The bill avoids payment cuts and revenue disruption for home health beneficiaries and providers in 2026–2027 by adjusting rates upward, but does so at the cost of higher Medicare spending and the risk of masking cost trends or preserving inefficiencies that could complicate future rate-setting.
Medicare beneficiaries receiving home health care will not face payment-rate-driven cuts in 2026–2027 because rates are adjusted upward to offset the proposed reductions.
Home health agencies and providers gain predictable payment rates for 2026–2027, avoiding sudden revenue reductions tied to the proposed negative adjustments.
CMS can implement the offset quickly via program instruction, reducing administrative delay in preserving payment levels.
Taxpayers and Medicare trust funds face higher program spending in 2026–2027 because the bill prevents the proposed rate reductions.

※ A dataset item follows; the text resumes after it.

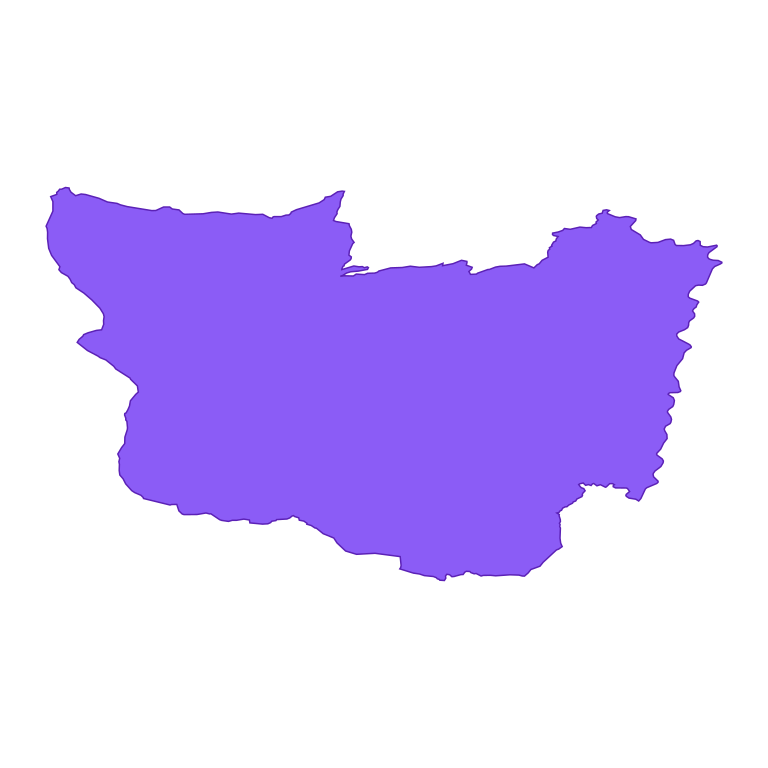 the district of Gjerdrum nor, Akershus, Norway
{"feature_id": "86288312B13989294808730", "entity_name": "Gjerdrum nor", "entity_type": "district", "adm_level": 2, "iso_a3": "NOR", "parent_name": "Norway", "parent_adm1": "Akershus", "projection": "equal_earth", "projection_center": [11.024, 60.079], "detail": "fine", "context": "isolated", "style": "filled", "palette": "violet", "viewbox_px": 768, "rotation_deg": 0, "n_neighbors": 0, "source": "geoboundaries", "source_scale": "gbopen_adm2", "svg_char_len": 6091}
<svg xmlns="http://www.w3.org/2000/svg" viewBox="0 0 768 768"><path d="M609.3,210.5L606.6,209.8L603.1,210.4L602.2,213.2L598.7,214.0L596.7,215.6L596.3,216.3L596.7,218.5L598.2,220.0L596.0,222.1L596.4,223.5L592.5,225.5L591.4,227.5L586.2,227.7L579.9,227.1L570.2,229.3L564.4,228.5L562.7,230.4L558.2,232.0L552.6,233.1L552.5,234.5L553.5,235.5L558.1,236.5L556.3,238.9L555.8,241.0L553.5,242.1L551.6,245.3L552.0,246.1L549.4,247.7L549.7,249.2L548.2,250.4L547.7,252.2L548.1,257.2L542.1,260.3L539.2,263.8L537.2,264.7L533.9,267.9L524.5,263.9L506.2,266.1L500.0,266.3L495.5,267.1L489.3,269.5L487.9,269.5L477.5,273.2L476.5,274.1L470.5,274.4L468.9,271.5L471.6,269.0L472.2,267.3L466.3,265.2L467.0,262.4L466.9,261.4L461.5,260.3L453.0,263.7L442.6,265.7L443.0,263.3L436.1,265.9L431.5,266.6L419.3,267.3L410.3,266.2L402.3,267.5L390.7,267.9L378.9,271.0L377.5,272.2L374.7,273.1L367.5,273.3L364.6,274.6L356.2,274.1L353.4,276.0L343.8,275.8L340.3,276.3L342.8,275.4L346.6,273.0L350.6,271.8L358.4,271.1L367.5,269.4L368.4,267.6L367.3,266.9L364.3,267.7L362.4,266.6L359.0,266.8L353.8,266.0L341.8,269.6L341.9,268.7L343.0,266.3L344.0,265.9L344.5,264.1L350.2,260.0L351.1,258.7L351.3,256.9L348.9,255.1L349.4,250.9L352.7,243.7L354.1,242.4L351.6,238.9L350.9,236.2L351.8,232.2L351.3,229.3L349.4,225.7L349.0,223.7L335.9,221.5L333.5,220.5L334.4,217.8L337.1,213.7L336.9,211.9L337.8,209.7L339.9,206.4L340.3,201.9L341.0,199.1L343.1,195.7L343.2,193.9L344.4,191.4L342.1,191.1L337.6,191.8L330.7,196.3L325.3,197.2L324.2,199.6L319.1,202.9L296.4,209.7L291.3,212.1L290.7,213.5L288.9,215.0L286.0,215.1L281.3,216.6L274.2,216.6L273.1,216.9L272.0,218.3L269.3,217.7L262.8,214.3L255.5,214.6L238.7,213.1L231.4,214.1L217.9,212.0L211.5,212.4L202.9,213.8L184.7,214.3L182.8,213.5L179.0,209.9L172.3,209.0L169.7,207.0L163.6,207.0L155.9,210.5L151.8,210.6L127.2,206.6L120.3,204.8L117.1,203.4L107.5,202.0L99.0,198.3L85.5,194.5L81.1,194.0L75.6,195.7L71.0,192.2L69.4,189.5L69.1,188.0L65.5,187.5L61.6,189.2L59.7,189.2L58.2,191.2L56.7,192.4L56.8,194.4L50.7,196.6L52.9,201.6L52.9,211.1L46.1,226.2L47.1,228.5L47.6,232.3L47.5,238.7L48.7,248.4L51.6,255.4L59.9,266.7L58.9,269.7L61.4,272.6L68.0,276.3L70.2,279.4L71.7,282.6L74.2,284.6L75.9,287.8L83.8,293.0L91.8,299.9L99.9,308.2L103.4,313.8L104.1,316.7L103.5,320.7L103.7,324.3L101.6,329.8L96.4,330.4L88.0,332.8L83.7,334.6L82.8,336.2L79.1,339.4L77.2,342.4L87.4,350.5L98.0,356.1L100.2,357.7L105.8,359.9L113.7,366.2L115.8,369.0L130.1,378.1L130.6,379.3L137.4,385.9L138.3,392.1L135.7,394.4L130.4,400.8L129.5,406.0L127.8,409.9L126.1,412.9L124.8,413.5L124.6,415.0L125.8,418.2L125.8,420.0L126.9,421.3L127.5,427.8L127.3,429.6L124.9,437.1L124.7,443.6L121.6,447.6L117.8,454.0L119.7,458.3L118.9,461.7L119.4,464.3L119.2,470.5L119.8,475.0L123.1,478.8L125.7,483.9L131.7,490.6L134.7,492.6L141.0,495.3L143.3,497.6L143.5,498.5L170.0,505.0L171.6,504.5L176.8,504.4L178.9,510.9L182.2,514.0L184.0,514.6L197.0,514.5L206.0,513.0L209.5,513.9L210.9,513.8L219.7,519.7L221.7,520.4L228.5,521.4L232.3,520.3L236.5,520.3L243.9,519.1L249.4,520.0L249.9,522.9L262.5,524.1L267.9,523.8L270.6,522.6L271.8,521.2L275.9,520.6L276.6,519.6L287.0,519.0L289.8,517.9L292.1,516.0L293.5,515.6L294.5,516.5L298.7,517.8L299.3,520.2L303.9,521.1L307.0,523.3L306.8,524.2L311.2,525.5L315.0,528.0L316.4,528.2L323.2,533.7L333.8,538.0L337.0,542.9L345.6,551.0L356.5,554.3L375.0,553.3L400.2,556.6L401.1,565.5L400.7,567.5L399.8,568.9L413.4,573.1L419.5,574.0L424.3,575.6L433.3,576.5L436.4,577.7L437.3,578.8L439.2,579.4L439.8,580.2L444.4,580.5L445.8,578.2L445.5,576.0L446.8,574.3L449.6,574.7L451.9,576.7L454.1,576.5L460.9,574.6L463.1,574.5L464.8,572.2L466.3,571.3L469.8,571.5L470.9,572.6L474.1,573.8L476.1,573.5L481.1,576.0L483.3,575.4L490.5,575.3L495.6,575.8L510.0,574.8L519.0,575.1L522.2,576.0L524.5,576.1L528.2,572.9L530.9,569.5L540.0,566.2L543.0,562.4L556.5,549.9L558.7,549.1L562.2,546.6L560.7,543.2L560.0,538.2L560.4,528.0L559.7,526.6L560.1,524.6L559.4,523.2L560.4,521.7L560.3,519.6L559.1,515.7L559.3,514.5L556.9,513.0L559.0,512.4L560.3,510.7L561.5,510.3L562.6,508.2L565.0,506.9L567.0,506.7L568.7,505.1L572.5,503.2L573.3,501.9L575.7,501.0L576.9,499.0L581.9,496.6L582.5,495.3L582.2,494.9L582.7,493.4L585.1,490.8L583.8,488.6L581.3,487.7L580.2,486.6L578.7,484.5L579.8,483.8L583.2,483.0L585.6,485.3L588.4,484.6L591.1,485.5L592.4,483.9L593.8,483.5L596.9,485.8L600.4,484.7L605.4,487.2L606.3,486.9L609.6,483.7L612.5,483.6L614.3,484.7L613.3,485.4L613.2,486.7L615.5,487.9L626.3,488.0L627.5,488.5L629.6,491.5L626.2,494.4L625.9,495.6L626.4,496.4L629.0,498.1L635.8,499.2L638.7,501.0L640.9,498.5L645.4,488.9L646.8,487.7L656.7,483.5L658.0,482.4L658.1,481.2L653.6,476.8L653.1,474.5L653.3,473.4L654.9,471.1L660.9,466.5L663.1,462.8L663.4,461.0L662.2,458.9L657.1,455.2L656.6,454.1L656.8,453.3L660.7,449.1L663.6,443.1L667.1,438.6L666.9,434.5L664.8,430.9L664.2,429.0L665.6,426.2L670.1,423.6L670.9,422.2L671.5,419.4L670.8,416.9L667.5,412.3L667.5,411.1L668.7,409.4L672.8,406.5L673.7,404.6L674.2,401.9L674.4,400.5L673.3,397.8L668.2,394.5L668.4,393.6L669.9,392.7L677.9,392.5L680.4,391.5L680.8,390.7L679.1,386.9L678.3,381.3L674.4,376.5L673.8,375.3L674.0,372.9L676.9,365.6L682.6,358.7L684.1,352.9L686.5,350.3L691.1,347.6L691.3,346.8L690.2,345.1L688.7,344.1L678.7,338.9L676.8,336.0L676.7,334.1L678.6,332.1L684.5,329.7L687.7,327.6L688.6,325.2L688.7,322.7L689.6,320.9L693.7,317.9L694.7,316.3L694.6,313.8L692.6,311.1L692.7,310.5L694.0,308.6L696.2,307.0L696.8,304.9L698.7,302.1L697.6,301.0L689.7,298.1L688.2,296.7L688.3,294.2L689.7,291.2L695.6,285.7L698.6,285.1L702.5,285.3L705.5,284.0L706.4,282.9L712.4,268.9L714.7,266.5L720.5,263.9L721.9,262.9L721.8,262.2L718.2,260.5L713.1,260.2L710.2,259.4L708.8,258.7L707.6,257.2L707.7,254.8L709.0,252.6L717.0,246.7L717.1,245.7L716.6,245.2L707.5,247.0L703.1,246.7L700.3,245.3L700.1,241.5L698.0,240.5L696.1,240.9L693.5,243.4L690.4,244.8L683.6,245.6L676.4,245.5L675.1,244.5L673.6,240.3L670.7,239.1L665.5,239.6L658.0,242.4L651.2,242.8L649.6,242.4L643.5,239.4L640.3,234.9L631.3,229.5L630.3,226.5L635.7,220.6L636.0,218.9L628.6,216.7L625.8,216.6L619.6,217.6L615.2,216.8L607.7,213.7L607.2,213.0L607.5,212.0L609.3,210.5Z" fill="#8b5cf6" stroke="#5b21b6" stroke-width="1.5"/></svg>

Blocking the proposed downward adjustments may preserve inefficiencies or overpayments that the 2025 rule aimed to correct, risking continued excess spending.

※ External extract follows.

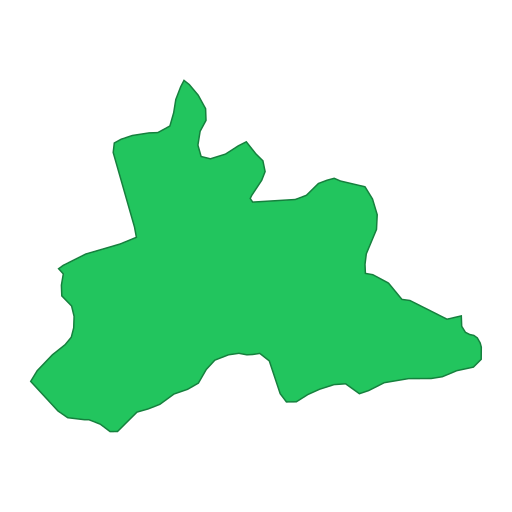 an SVG outline of Kadiogo
{"feature_id": "BFA-2815", "entity_name": "Kadiogo", "entity_type": "Province", "adm_level": 1, "iso_a3": "BFA", "parent_name": "Burkina Faso", "parent_adm1": "", "projection": "albers", "projection_center": [-1.48, 12.365], "detail": "fine", "context": "isolated", "style": "filled", "palette": "green", "viewbox_px": 512, "rotation_deg": 0, "n_neighbors": 0, "source": "natural_earth", "source_scale": "10m", "svg_char_len": 1429}
<svg xmlns="http://www.w3.org/2000/svg" viewBox="0 0 512 512"><path d="M461.3,315.9L461.7,326.3L465.4,332.3L469.7,334.5L473.8,335.4L477.3,337.9L480.2,343.0L481.3,347.2L481.2,359.3L473.4,367.1L456.7,370.7L442.4,376.7L431.2,378.5L408.5,378.6L384.2,382.7L368.6,390.6L359.4,393.7L345.6,383.8L334.0,384.6L319.7,389.2L307.9,394.5L296.3,401.8L286.4,401.9L280.2,393.7L269.3,360.9L259.8,353.4L252.6,354.5L246.8,354.8L238.9,353.3L228.5,354.8L214.9,360.1L206.3,369.4L198.4,383.1L187.6,389.3L174.0,394.0L159.9,404.3L148.2,408.9L137.0,412.1L117.5,431.5L110.1,431.6L100.3,424.2L88.9,419.7L84.4,419.7L67.7,417.7L58.0,411.0L30.7,381.4L37.2,370.7L52.4,354.8L65.1,344.7L71.3,337.2L73.7,327.9L74.1,316.4L71.6,306.0L61.8,295.9L61.4,285.2L63.3,273.9L58.6,268.7L63.3,265.3L85.8,254.0L120.1,244.0L136.4,237.3L134.5,227.0L113.2,152.5L114.3,143.0L121.2,139.2L132.3,135.5L149.1,132.9L157.8,132.6L169.9,126.0L173.7,112.7L175.8,99.5L180.7,86.8L184.0,80.4L189.3,84.6L198.2,95.2L205.6,108.7L206.0,120.4L200.1,131.3L197.9,145.1L201.1,156.5L210.4,158.8L225.5,154.1L238.2,145.9L246.3,141.8L255.8,153.8L262.9,160.8L265.1,171.6L261.7,180.3L251.7,195.4L250.2,198.5L252.7,202.1L295.3,199.5L306.4,195.3L318.4,183.5L327.1,180.2L334.2,178.3L340.4,181.0L365.0,186.8L372.5,199.0L377.2,214.7L376.5,229.4L366.3,253.8L365.0,264.3L365.4,273.4L372.8,274.7L388.5,283.1L401.9,299.4L409.9,300.5L447.0,319.2L461.3,315.9Z" fill="#22c55e" stroke="#15803d" stroke-width="1.5"/></svg>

Excluding these additional payments from expenditure calculations could complicate future rate-setting and mask underlying cost trends, reducing transparency for policymakers and stakeholders.
Based on analysis of 2 sections of legislative text.
Prevents two proposed cuts to the 2026 Medicare home health payment rate by requiring offsets in 2026–2027 and sets those years' rates based on the 2025 rate with those offsets applied.
Introduced September 4, 2025 by Kevin Hern · Last progress September 4, 2025
Prevents two proposed cuts to the Medicare home health prospective payment rates for calendar year 2026 from taking effect and requires positive adjustments in 2026 and 2027 to fully offset those reductions. It also sets the 2026 and 2027 national standardized 30-day payment rates based on the 2025 rate (with the offsets applied), limits certain automatic adjustments for those years, allows CMS to implement the offsets by program instruction, and instructs CMS not to count the added payments when calculating actual expenditures that could trigger further offsets. The change is temporary and narrowly focused on payment rates for 2026–2027; it does not change the underlying payment methodology and includes a clause saying Congress is not approving or disapproving a prior CMS methodology rulemaking.